Advice For Alienated Parents During The Holidays – 5 Empowering Tips
I cannot promise you that a miracle will occur with your children this holiday season. What I can do is urge you to have a positive impact on your children’s lives in a different way. Even though the holidays are really difficult for you, remember you are a survivor and you can survive this time of year
Here are 5 tips to survive the holiday season as an “Alienated Parent”.
1. Put Your Children First
If the alienating parent is making it extremely difficult for you to see your children, make sure you do your job of keeping them out of the middle. Put your kids first. As hard as it is, refrain from placing them in the place to choose between you and the alienator.

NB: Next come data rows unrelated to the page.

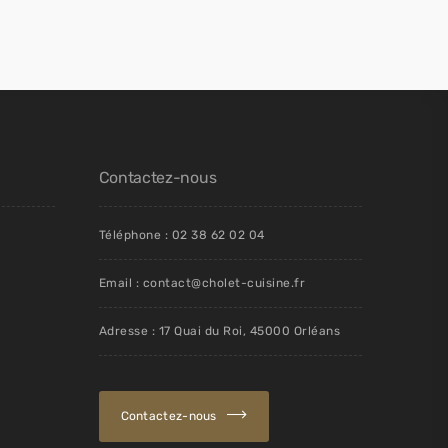
Contactez-nous
Téléphone : 02 38 62 02 04
Email : contact@cholet-cuisine.fr
Adresse : 17 Quai du Roi, 45000 Orléans
Contactez-nous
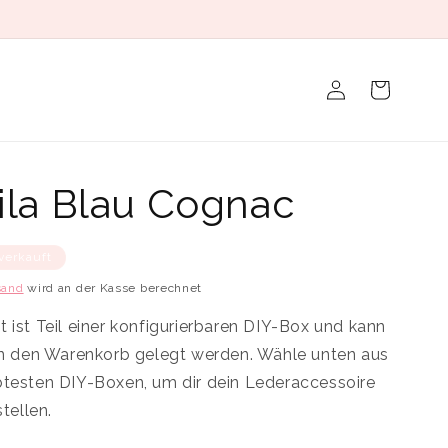
Einloggen
Warenkorb
ila Blau Cognac
verkauft
sand
wird an der Kasse berechnet
 ist Teil einer konfigurierbaren DIY-Box und kann
 in den Warenkorb gelegt werden. Wähle unten aus
btesten DIY-Boxen, um dir dein Lederaccessoire
ellen.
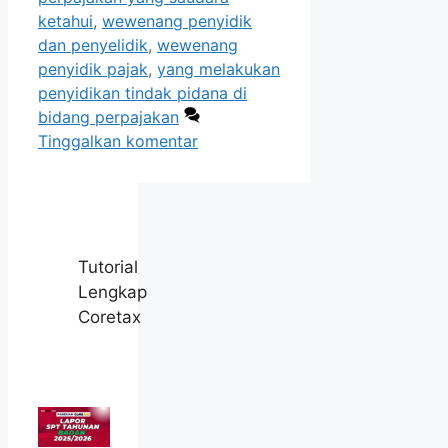
ketahui
,
wewenang penyidik
dan penyelidik
,
wewenang
penyidik pajak
,
yang melakukan
penyidikan tindak pidana di
bidang perpajakan
Tinggalkan komentar
Tutorial
Lengkap
Coretax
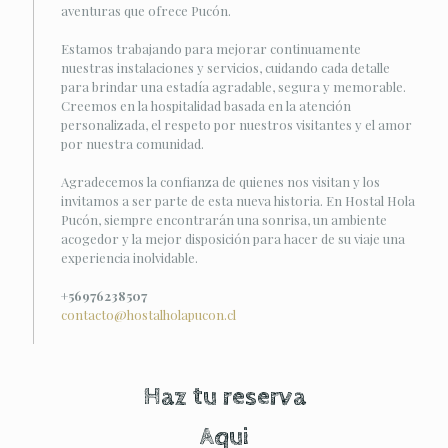
aventuras que ofrece Pucón.
Estamos trabajando para mejorar continuamente
nuestras instalaciones y servicios, cuidando cada detalle
para brindar una estadía agradable, segura y memorable.
Creemos en la hospitalidad basada en la atención
personalizada, el respeto por nuestros visitantes y el amor
por nuestra comunidad.
Agradecemos la confianza de quienes nos visitan y los
invitamos a ser parte de esta nueva historia. En Hostal Hola
Pucón, siempre encontrarán una sonrisa, un ambiente
acogedor y la mejor disposición para hacer de su viaje una
experiencia inolvidable.
+56976238507
contacto@hostalholapucon.cl
Haz tu reserva
Aqui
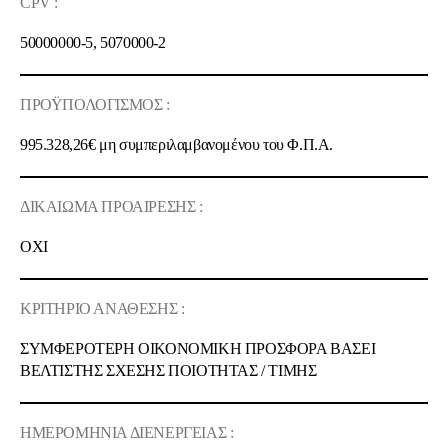
CPV :
50000000-5, 5070000-2
ΠΡΟΫΠΟΛΟΓΙΣΜΟΣ :
995.328,26€
μη συμπεριλαμβανομένου του Φ.Π.Α.
ΔΙΚΑΙΩΜΑ ΠΡΟΑΙΡΕΣΗΣ :
OXI
ΚΡΙΤΗΡΙΟ ΑΝΑΘΕΣΗΣ :
ΣΥΜΦΕΡΟΤΕΡΗ ΟΙΚΟΝΟΜΙΚΗ ΠΡΟΣΦΟΡΑ ΒΑΣΕΙ
ΒΕΛΤΙΣΤΗΣ ΣΧΕΣΗΣ ΠΟΙOΤΗΤΑΣ / ΤΙΜΗΣ
ΗΜΕΡΟΜΗΝΙΑ ΔΙΕΝΕΡΓΕΙΑΣ :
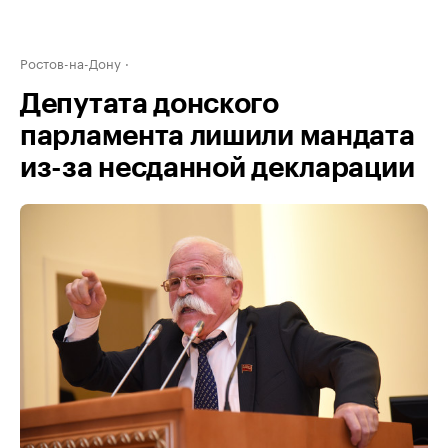
Ростов-на-Дону
Депутата донского
парламента лишили мандата
из-за несданной декларации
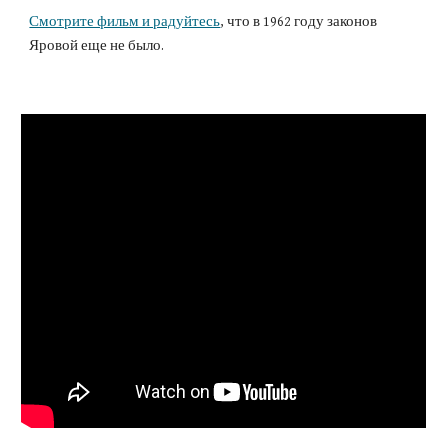
Смотрите фильм и радуйтесь
, что в 1962 году законов
Яровой еще не было.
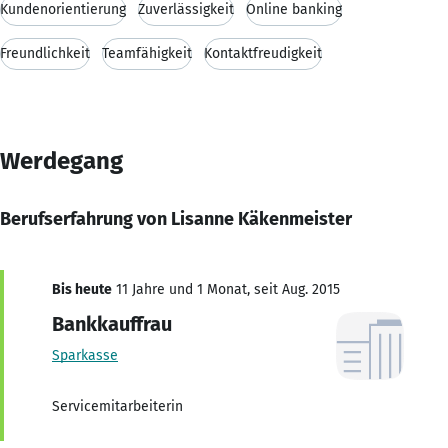
Kundenorientierung
Zuverlässigkeit
Online banking
Freundlichkeit
Teamfähigkeit
Kontaktfreudigkeit
Werdegang
Berufserfahrung von Lisanne Käkenmeister
Bis heute
11 Jahre und 1 Monat, seit Aug. 2015
Bankkauffrau
Sparkasse
Servicemitarbeiterin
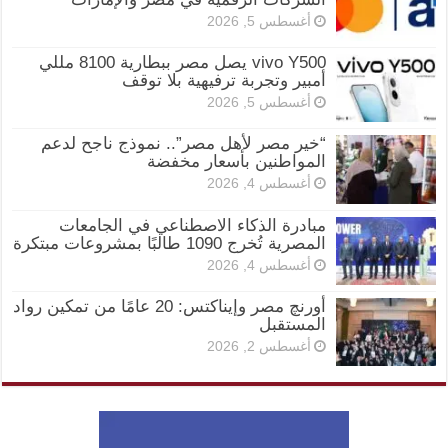
أغسطس 5, 2026
vivo Y500 يصل مصر ببطارية 8100 مللي
أمبير وتجربة ترفيهية بلا توقف
أغسطس 5, 2026
“خير مصر لأهل مصر”.. نموذج ناجح لدعم
المواطنين بأسعار مخفضة
أغسطس 4, 2026
مبادرة الذكاء الاصطناعي في الجامعات
المصرية تُخرج 1090 طالبًا بمشروعات مبتكرة
أغسطس 4, 2026
أورنچ مصر وإيناكتس: 20 عامًا من تمكين رواد
المستقبل
أغسطس 2, 2026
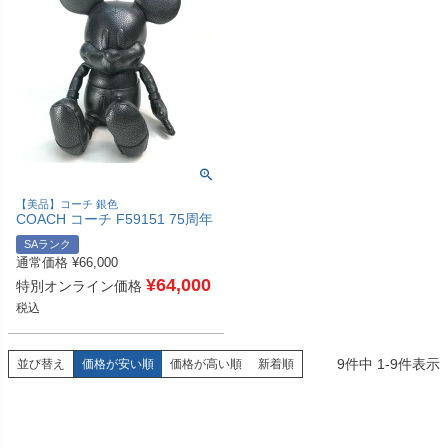
【美品】コーチ 銀色
COACH コーチ F59151 75周年
記念 ミッキーマウス ドールS
SAランク
Disney×COACH ぬいぐるみ レ
通常価格
¥
66,000
ザー ユニセックス ブラックシ
ルバー(メタリック) 【中古】
¥
64,000
特別オンライン価格
税込
9
件中
1
-
9
件表示
並び替え
価格が安い順
価格が高い順
新着順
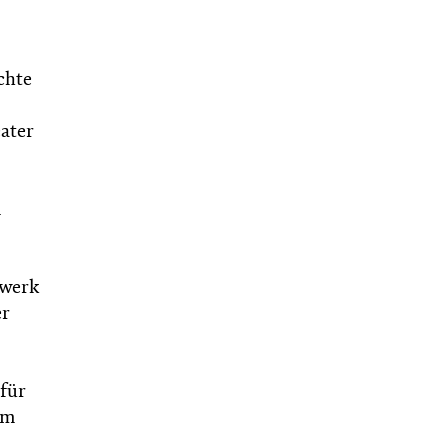
chte
eater
twerk
er
 für
im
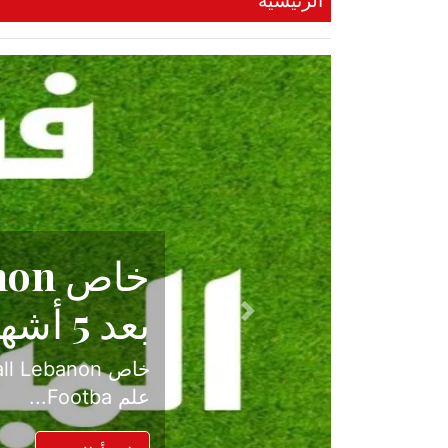
الرئيسية
حكاية نجا
الدرجة ال
Previous
بعد موسم حافل بالإ
حسم ل...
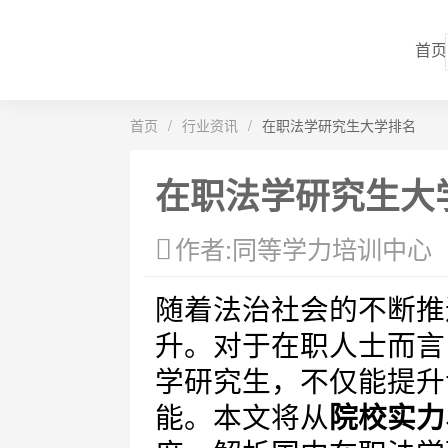
首页
首页
/
行业资讯
/
在职法学研究生大学排名
在职法学研究生大
作者:同等学力培训中心
随着法治社会的不断推
升。对于在职人士而言
学研究生，不仅能提升
能。本文将从
院校实力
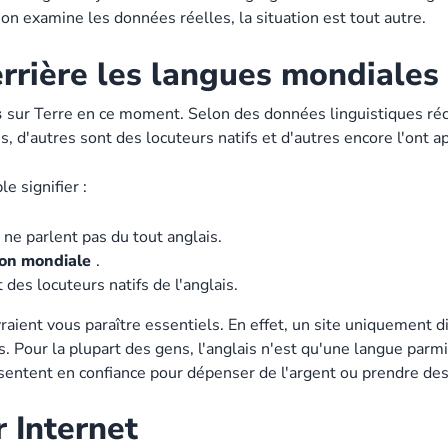
 l'on examine les données réelles, la situation est tout autre.
derrière les langues mondiales
s
sur Terre en ce moment. Selon des données linguistiques ré
is, d'autres sont des locuteurs natifs et d'autres encore l'ont
e signifier :
ne parlent pas du tout anglais.
ion mondiale
.
 des locuteurs natifs de l'anglais.
vraient vous paraître essentiels. En effet, un site uniquement d
. Pour la plupart des gens, l'anglais n'est qu'une langue parmi 
se sentent en confiance pour dépenser de l'argent ou prendre de
 Internet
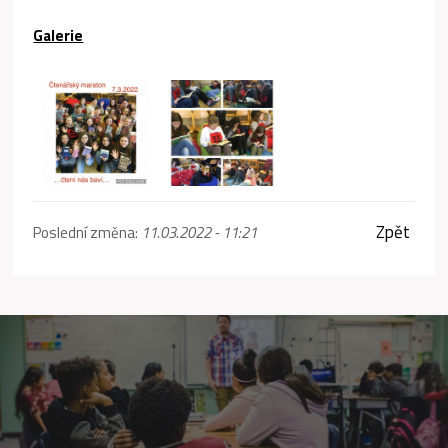
Galerie
Zpět
Poslední změna:
11.03.2022 - 11:21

2. Focus on the Time You Have
Do not get caught up on how much time you have with your children. Focus on the quality of time you will spend together. Find a way to make your time meaningful and special.
3. Be Flexible
Compromise with the alienator. Yes, you heard me. If you cannot manage to arrange to see your children on the exact holiday date, celebrate a day later. Believe me, the exact date is probably more important to you than your kids. This also creates a special day for all of you.
4. Take Care of Yourself
This is extremely important or else you will find yourself curled up in a ball crying through the holiday season. This helps no one; especially you. Get enough sleep, exercise and keep busy. Spend time family and friends if you cannot be with your kids. Be kind to yourself.
5. Keep Trying
If you cannot see your kids during the holidays, do not give up trying to reach out. Send gifts or a card. Do not let your anger and disappointment hold you back from contact. In the card write, “I am thinking about you this holiday season and hoping that we can see each other next holiday.” Do not write a card that says, “I am very disappointed that you did not come to see me this year.”
Remember during this holiday season to reach out to your kids even if they say, “I hate you.” Most of the time, they are just repeating what they are being told. Please try to find some comfort in knowing that you are doing everything in your power to reunite with your kids.